• THE RECORDS:
--

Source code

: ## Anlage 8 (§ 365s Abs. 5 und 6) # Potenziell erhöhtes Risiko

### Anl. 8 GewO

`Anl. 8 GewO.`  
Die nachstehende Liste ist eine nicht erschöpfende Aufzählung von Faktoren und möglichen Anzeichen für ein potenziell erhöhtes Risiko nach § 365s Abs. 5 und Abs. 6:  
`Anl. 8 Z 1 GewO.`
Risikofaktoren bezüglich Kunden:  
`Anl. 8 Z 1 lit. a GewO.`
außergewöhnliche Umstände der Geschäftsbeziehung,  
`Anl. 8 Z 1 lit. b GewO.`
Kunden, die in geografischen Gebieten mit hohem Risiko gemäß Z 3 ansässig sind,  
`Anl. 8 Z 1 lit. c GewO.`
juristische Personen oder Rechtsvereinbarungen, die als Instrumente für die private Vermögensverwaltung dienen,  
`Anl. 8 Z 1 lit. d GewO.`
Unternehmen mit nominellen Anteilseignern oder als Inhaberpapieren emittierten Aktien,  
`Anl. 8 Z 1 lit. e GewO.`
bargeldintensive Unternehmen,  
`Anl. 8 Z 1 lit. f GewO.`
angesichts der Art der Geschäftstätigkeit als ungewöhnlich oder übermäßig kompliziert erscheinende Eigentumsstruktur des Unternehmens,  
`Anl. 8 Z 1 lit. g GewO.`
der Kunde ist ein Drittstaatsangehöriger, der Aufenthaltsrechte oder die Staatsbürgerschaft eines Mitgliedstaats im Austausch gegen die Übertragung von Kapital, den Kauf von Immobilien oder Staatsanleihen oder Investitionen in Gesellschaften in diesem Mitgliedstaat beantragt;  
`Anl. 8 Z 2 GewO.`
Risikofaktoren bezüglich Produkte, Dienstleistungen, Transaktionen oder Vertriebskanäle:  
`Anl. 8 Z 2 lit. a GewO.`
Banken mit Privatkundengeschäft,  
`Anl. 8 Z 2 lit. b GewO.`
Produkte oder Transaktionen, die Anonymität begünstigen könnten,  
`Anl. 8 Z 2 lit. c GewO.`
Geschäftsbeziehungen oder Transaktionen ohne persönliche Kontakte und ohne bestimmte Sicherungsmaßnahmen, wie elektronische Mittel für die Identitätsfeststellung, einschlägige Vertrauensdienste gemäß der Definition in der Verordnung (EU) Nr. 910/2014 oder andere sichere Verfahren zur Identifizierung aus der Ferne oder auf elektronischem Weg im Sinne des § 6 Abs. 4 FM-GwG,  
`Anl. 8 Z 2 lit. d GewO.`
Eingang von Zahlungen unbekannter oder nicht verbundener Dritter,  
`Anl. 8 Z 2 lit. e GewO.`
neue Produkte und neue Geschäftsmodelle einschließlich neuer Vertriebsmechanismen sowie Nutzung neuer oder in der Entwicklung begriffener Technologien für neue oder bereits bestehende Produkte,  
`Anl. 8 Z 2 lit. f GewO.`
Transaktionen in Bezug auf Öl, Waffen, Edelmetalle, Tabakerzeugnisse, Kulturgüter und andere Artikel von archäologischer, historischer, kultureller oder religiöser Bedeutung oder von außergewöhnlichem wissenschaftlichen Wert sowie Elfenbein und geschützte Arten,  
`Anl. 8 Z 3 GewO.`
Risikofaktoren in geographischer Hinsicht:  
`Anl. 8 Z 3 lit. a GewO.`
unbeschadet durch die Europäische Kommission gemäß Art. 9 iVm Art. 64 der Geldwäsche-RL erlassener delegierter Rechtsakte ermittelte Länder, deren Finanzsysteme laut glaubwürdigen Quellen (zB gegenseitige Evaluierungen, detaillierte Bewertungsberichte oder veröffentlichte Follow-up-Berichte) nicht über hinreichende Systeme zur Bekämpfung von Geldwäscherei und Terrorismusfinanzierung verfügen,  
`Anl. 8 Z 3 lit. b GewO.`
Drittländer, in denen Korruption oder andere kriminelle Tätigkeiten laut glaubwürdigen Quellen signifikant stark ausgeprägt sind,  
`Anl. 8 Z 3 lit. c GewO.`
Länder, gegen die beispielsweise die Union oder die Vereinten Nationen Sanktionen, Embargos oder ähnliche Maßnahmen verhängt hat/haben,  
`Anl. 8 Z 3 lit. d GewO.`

--

• PROBLEM TO WORK ON:
Reproduce every row above word for word, changing nothing.

• RESULT OF THE EXERCISE:
Source code

: ## Anlage 8 (§ 365s Abs. 5 und 6) # Potenziell erhöhtes Risiko

### Anl. 8 GewO

`Anl. 8 GewO.`  
Die nachstehende Liste ist eine nicht erschöpfende Aufzählung von Faktoren und möglichen Anzeichen für ein potenziell erhöhtes Risiko nach § 365s Abs. 5 und Abs. 6:  
`Anl. 8 Z 1 GewO.`
Risikofaktoren bezüglich Kunden:  
`Anl. 8 Z 1 lit. a GewO.`
außergewöhnliche Umstände der Geschäftsbeziehung,  
`Anl. 8 Z 1 lit. b GewO.`
Kunden, die in geografischen Gebieten mit hohem Risiko gemäß Z 3 ansässig sind,  
`Anl. 8 Z 1 lit. c GewO.`
juristische Personen oder Rechtsvereinbarungen, die als Instrumente für die private Vermögensverwaltung dienen,  
`Anl. 8 Z 1 lit. d GewO.`
Unternehmen mit nominellen Anteilseignern oder als Inhaberpapieren emittierten Aktien,  
`Anl. 8 Z 1 lit. e GewO.`
bargeldintensive Unternehmen,  
`Anl. 8 Z 1 lit. f GewO.`
angesichts der Art der Geschäftstätigkeit als ungewöhnlich oder übermäßig kompliziert erscheinende Eigentumsstruktur des Unternehmens,  
`Anl. 8 Z 1 lit. g GewO.`
der Kunde ist ein Drittstaatsangehöriger, der Aufenthaltsrechte oder die Staatsbürgerschaft eines Mitgliedstaats im Austausch gegen die Übertragung von Kapital, den Kauf von Immobilien oder Staatsanleihen oder Investitionen in Gesellschaften in diesem Mitgliedstaat beantragt;  
`Anl. 8 Z 2 GewO.`
Risikofaktoren bezüglich Produkte, Dienstleistungen, Transaktionen oder Vertriebskanäle:  
`Anl. 8 Z 2 lit. a GewO.`
Banken mit Privatkundengeschäft,  
`Anl. 8 Z 2 lit. b GewO.`
Produkte oder Transaktionen, die Anonymität begünstigen könnten,  
`Anl. 8 Z 2 lit. c GewO.`
Geschäftsbeziehungen oder Transaktionen ohne persönliche Kontakte und ohne bestimmte Sicherungsmaßnahmen, wie elektronische Mittel für die Identitätsfeststellung, einschlägige Vertrauensdienste gemäß der Definition in der Verordnung (EU) Nr. 910/2014 oder andere sichere Verfahren zur Identifizierung aus der Ferne oder auf elektronischem Weg im Sinne des § 6 Abs. 4 FM-GwG,  
`Anl. 8 Z 2 lit. d GewO.`
Eingang von Zahlungen unbekannter oder nicht verbundener Dritter,  
`Anl. 8 Z 2 lit. e GewO.`
neue Produkte und neue Geschäftsmodelle einschließlich neuer Vertriebsmechanismen sowie Nutzung neuer oder in der Entwicklung begriffener Technologien für neue oder bereits bestehende Produkte,  
`Anl. 8 Z 2 lit. f GewO.`
Transaktionen in Bezug auf Öl, Waffen, Edelmetalle, Tabakerzeugnisse, Kulturgüter und andere Artikel von archäologischer, historischer, kultureller oder religiöser Bedeutung oder von außergewöhnlichem wissenschaftlichen Wert sowie Elfenbein und geschützte Arten,  
`Anl. 8 Z 3 GewO.`
Risikofaktoren in geographischer Hinsicht:  
`Anl. 8 Z 3 lit. a GewO.`
unbeschadet durch die Europäische Kommission gemäß Art. 9 iVm Art. 64 der Geldwäsche-RL erlassener delegierter Rechtsakte ermittelte Länder, deren Finanzsysteme laut glaubwürdigen Quellen (zB gegenseitige Evaluierungen, detaillierte Bewertungsberichte oder veröffentlichte Follow-up-Berichte) nicht über hinreichende Systeme zur Bekämpfung von Geldwäscherei und Terrorismusfinanzierung verfügen,  
`Anl. 8 Z 3 lit. b GewO.`
Drittländer, in denen Korruption oder andere kriminelle Tätigkeiten laut glaubwürdigen Quellen signifikant stark ausgeprägt sind,  
`Anl. 8 Z 3 lit. c GewO.`
Länder, gegen die beispielsweise die Union oder die Vereinten Nationen Sanktionen, Embargos oder ähnliche Maßnahmen verhängt hat/haben,  
`Anl. 8 Z 3 lit. d GewO.`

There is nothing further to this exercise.